Dear Professor Reynolds,

I just finished reading Douglas Laycock’s Vicious Stereotypes in Polite Society and, after initial indignation about Professor Brown’s anecdote, I came up with a few questions. I don’t actually expect any answers based on the time line but they would be interesting.

After more than 20 years how is this incident remembered by the principals? If it affected her so much that she wrote about it for the Yale Law Journal it must have had a lasting impact. Has she realized that it was an irrational fear based solely on visual cues that she didn’t like but have no real bearing on what she was afraid of? Does she understand that (in her mind anyway) she all but accused someone of a heinous crime when he only tried to help? Has she blown it up in her mind so that she wakes in a cold sweat about her narrow escape from the cast of Deliverance? (Have to stick with the stereotypes.)

Does he even remember it?

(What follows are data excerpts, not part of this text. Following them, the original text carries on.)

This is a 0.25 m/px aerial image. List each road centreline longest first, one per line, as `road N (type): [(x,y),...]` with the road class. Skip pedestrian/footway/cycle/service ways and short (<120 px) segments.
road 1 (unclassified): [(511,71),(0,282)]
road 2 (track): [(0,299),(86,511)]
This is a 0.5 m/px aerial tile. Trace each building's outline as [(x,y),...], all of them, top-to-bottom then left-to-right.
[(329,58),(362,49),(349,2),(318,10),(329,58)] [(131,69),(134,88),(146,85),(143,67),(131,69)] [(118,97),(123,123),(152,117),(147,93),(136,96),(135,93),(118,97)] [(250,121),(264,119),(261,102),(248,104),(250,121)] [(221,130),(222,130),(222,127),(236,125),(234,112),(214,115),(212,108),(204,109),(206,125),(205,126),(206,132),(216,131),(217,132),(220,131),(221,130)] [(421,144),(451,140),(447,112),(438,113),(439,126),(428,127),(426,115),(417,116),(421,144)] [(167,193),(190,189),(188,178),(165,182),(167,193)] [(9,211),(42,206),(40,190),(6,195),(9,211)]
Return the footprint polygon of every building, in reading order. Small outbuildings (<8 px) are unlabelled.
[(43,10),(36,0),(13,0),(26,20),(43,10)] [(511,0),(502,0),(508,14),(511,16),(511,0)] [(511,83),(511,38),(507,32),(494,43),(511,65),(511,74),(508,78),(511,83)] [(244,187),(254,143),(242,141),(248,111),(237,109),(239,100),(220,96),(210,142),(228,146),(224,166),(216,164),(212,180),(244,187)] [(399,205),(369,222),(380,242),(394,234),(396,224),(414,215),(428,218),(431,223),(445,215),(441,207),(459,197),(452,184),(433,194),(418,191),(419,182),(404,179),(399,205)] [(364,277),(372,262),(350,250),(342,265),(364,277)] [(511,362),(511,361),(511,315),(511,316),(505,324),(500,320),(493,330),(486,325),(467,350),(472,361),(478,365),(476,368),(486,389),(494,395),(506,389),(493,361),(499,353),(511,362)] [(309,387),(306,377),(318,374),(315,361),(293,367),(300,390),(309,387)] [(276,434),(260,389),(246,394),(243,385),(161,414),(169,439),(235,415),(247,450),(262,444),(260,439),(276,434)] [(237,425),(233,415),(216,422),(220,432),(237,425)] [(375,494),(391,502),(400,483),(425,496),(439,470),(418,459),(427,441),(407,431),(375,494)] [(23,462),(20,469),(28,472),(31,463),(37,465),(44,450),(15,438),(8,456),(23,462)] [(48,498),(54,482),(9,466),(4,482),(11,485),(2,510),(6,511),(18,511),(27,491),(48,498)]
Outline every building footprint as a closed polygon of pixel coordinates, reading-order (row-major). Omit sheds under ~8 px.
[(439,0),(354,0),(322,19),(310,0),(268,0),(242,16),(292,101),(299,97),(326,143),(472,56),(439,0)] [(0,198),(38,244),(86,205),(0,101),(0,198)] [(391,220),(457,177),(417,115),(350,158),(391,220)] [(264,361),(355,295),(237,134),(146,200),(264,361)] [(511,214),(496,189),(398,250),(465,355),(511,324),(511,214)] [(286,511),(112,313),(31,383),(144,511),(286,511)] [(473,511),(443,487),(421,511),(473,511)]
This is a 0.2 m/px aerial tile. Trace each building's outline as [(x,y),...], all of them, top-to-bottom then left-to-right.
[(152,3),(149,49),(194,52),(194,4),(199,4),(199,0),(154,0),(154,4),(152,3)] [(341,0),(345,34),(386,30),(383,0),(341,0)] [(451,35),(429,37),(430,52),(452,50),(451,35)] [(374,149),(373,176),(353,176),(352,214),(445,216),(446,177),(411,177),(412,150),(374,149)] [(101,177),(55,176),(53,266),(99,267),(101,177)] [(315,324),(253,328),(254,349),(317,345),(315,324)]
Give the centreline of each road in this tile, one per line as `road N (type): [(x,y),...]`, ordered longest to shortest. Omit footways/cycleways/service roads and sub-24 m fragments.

If he does, does he remember anything more than “Some tree hugging chick* went hiking and left her lights on.”?

I know that I have been (and probably will be again in the future) guilty of exactly that sort of behavior. I have, however, usually been forced after the fact to look at my own beliefs and prejudices to try to see where I was wrong. After slogging through her original article I sort of doubt that she has learned anything.

* ”Chick” used advisedly and deliberately.

I have no idea about any of these questions, but it would be interesting to know the answers.